In the present study, survival analysis demonstrated that the elevation of the two immune molecules exerted a negative effect on patient survival. Notably, multivariate analysis indicated that increased HVEM expression was an independent predictor for poorer prognosis. A previous study on melanoma demonstrated that the expression of HVEM was correlated with disease outcomes.14 Launay et al23 identified a higher frequency of TNFRSF14 gene mutations present in follicular lymphoma, which might affect the binding affinity to BTLA and then might lead to better clinical outcomes. Immune regulation is considered an important hallmark of tumor initiation and progression and consequently affects patient outcomes. Previously, studies have also associated the checkpoint BTLA/HVEM pathway with the regulation of tumor immune response. For instance, enhancing BTLA/HVEM interaction could reduce the proliferation and differentiation of Vγ9Vδ2 T cells that are involved in tumor immune surveillance.24 Zhang et al8 reported that overexpression of HVEM in ovarian cancer cells inhibited proliferation and immune functions of T cells, while HVEM-silenced cancer cells had increased the number of activated T cells as well as the secretion of TNF-α and IFN-γ, which in turn promoted apoptosis of cancer cells. In general, the above data suggested that BTLA and HVEM may be important factors in the physiopathology of immune regulation and may also have an effect on tumor progression and prognosis.
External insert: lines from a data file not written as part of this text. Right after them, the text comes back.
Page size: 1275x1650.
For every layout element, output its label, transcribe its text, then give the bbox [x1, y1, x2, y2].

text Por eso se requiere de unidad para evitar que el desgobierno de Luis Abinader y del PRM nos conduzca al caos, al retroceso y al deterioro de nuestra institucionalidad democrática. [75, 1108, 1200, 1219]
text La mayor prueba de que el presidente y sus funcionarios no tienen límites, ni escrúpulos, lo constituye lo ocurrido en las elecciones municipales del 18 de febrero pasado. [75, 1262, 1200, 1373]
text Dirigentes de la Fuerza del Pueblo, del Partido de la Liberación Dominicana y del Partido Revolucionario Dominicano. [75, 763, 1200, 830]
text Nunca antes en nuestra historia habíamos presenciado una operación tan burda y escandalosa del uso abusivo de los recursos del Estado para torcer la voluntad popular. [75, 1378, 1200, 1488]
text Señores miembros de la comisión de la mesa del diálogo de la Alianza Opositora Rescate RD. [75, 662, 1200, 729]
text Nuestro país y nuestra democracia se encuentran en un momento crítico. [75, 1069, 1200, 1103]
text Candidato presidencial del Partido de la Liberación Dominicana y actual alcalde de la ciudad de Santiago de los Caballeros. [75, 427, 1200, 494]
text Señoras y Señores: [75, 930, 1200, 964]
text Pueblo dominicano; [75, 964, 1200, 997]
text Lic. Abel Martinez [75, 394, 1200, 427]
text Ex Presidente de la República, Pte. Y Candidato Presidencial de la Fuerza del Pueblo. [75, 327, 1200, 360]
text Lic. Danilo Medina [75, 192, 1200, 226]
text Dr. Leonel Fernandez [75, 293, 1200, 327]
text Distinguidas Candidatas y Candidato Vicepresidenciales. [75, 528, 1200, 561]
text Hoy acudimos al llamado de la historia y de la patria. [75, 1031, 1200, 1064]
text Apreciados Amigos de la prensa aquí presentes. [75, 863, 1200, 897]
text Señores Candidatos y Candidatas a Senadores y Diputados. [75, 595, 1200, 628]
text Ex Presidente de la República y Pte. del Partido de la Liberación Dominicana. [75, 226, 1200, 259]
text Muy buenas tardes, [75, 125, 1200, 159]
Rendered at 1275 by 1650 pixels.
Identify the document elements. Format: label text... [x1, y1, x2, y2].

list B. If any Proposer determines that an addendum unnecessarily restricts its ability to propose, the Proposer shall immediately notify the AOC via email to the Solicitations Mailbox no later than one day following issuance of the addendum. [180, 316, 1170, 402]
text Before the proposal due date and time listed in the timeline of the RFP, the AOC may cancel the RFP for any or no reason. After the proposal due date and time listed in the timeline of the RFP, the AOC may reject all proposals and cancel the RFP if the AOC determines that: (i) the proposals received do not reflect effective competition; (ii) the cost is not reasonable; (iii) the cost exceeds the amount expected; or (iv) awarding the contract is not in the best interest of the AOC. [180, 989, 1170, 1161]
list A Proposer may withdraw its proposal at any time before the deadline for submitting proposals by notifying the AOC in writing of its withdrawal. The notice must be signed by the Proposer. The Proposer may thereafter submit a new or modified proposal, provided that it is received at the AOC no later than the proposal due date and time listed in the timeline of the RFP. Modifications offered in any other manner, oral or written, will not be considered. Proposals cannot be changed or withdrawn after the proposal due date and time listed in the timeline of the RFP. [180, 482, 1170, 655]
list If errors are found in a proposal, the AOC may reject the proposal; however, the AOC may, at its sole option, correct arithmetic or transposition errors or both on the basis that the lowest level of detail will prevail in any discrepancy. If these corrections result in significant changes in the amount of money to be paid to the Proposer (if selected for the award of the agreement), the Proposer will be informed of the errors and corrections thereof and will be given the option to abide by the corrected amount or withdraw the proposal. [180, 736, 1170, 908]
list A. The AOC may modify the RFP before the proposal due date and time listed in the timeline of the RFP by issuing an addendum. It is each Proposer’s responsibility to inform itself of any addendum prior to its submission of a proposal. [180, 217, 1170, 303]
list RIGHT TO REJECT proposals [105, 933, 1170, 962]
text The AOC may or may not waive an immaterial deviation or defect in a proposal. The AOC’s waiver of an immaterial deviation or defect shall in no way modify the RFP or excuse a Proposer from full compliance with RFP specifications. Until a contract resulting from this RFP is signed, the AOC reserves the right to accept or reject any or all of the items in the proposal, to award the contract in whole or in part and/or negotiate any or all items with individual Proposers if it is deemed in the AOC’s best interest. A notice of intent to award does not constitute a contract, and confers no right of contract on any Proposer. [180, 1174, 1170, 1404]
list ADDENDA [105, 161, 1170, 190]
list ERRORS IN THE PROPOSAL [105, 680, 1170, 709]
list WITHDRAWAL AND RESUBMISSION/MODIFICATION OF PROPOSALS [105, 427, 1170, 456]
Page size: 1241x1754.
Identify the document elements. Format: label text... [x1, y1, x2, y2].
Nowadays, molecular characterization of gastric adenocarcinoma has been classified into four distinct subtypes: Epstein-Barr virus (EBV) infected tumors, microsatellite unstable tumors, genomically stable tumors, and chromosomally unstable tumors.25 Certain progress has been made in immunology research. PD-L1 expression has been proved to be associated with mismatch repair (MMR) deficiency and EBV positivity in gastric cancer.18 Recently, it has been clearly illustrated that the genetic mechanism of immune escape is caused by structural variations of the PD-L1 gene,26 which may facilitate the exploration of new generation immune modulators. Hence, further basic studies are required to elucidate the underlying BTLA/HVEM mutation mechanism and evaluate the value of blockade of this pathway in specified subtypes of gastric cancer. Eventually, immunotherapy with anti-BTLA/HVEM monoclonal antibodies might be a viable treatment option for patients with gastric cancer.

Conclusion

In summary, we demonstrated, for the first time, the correlation of BTLA, HVEM, and gastric cancer. The expression of BTLA and HVEM is increased in most gastric cancers, which is associated with its progression and poor prognosis. BTLA and HVEM might be novel prognostic indicators, and the BTLA/HVEM pathway is considered to be a promising therapeutic target against gastric cancer.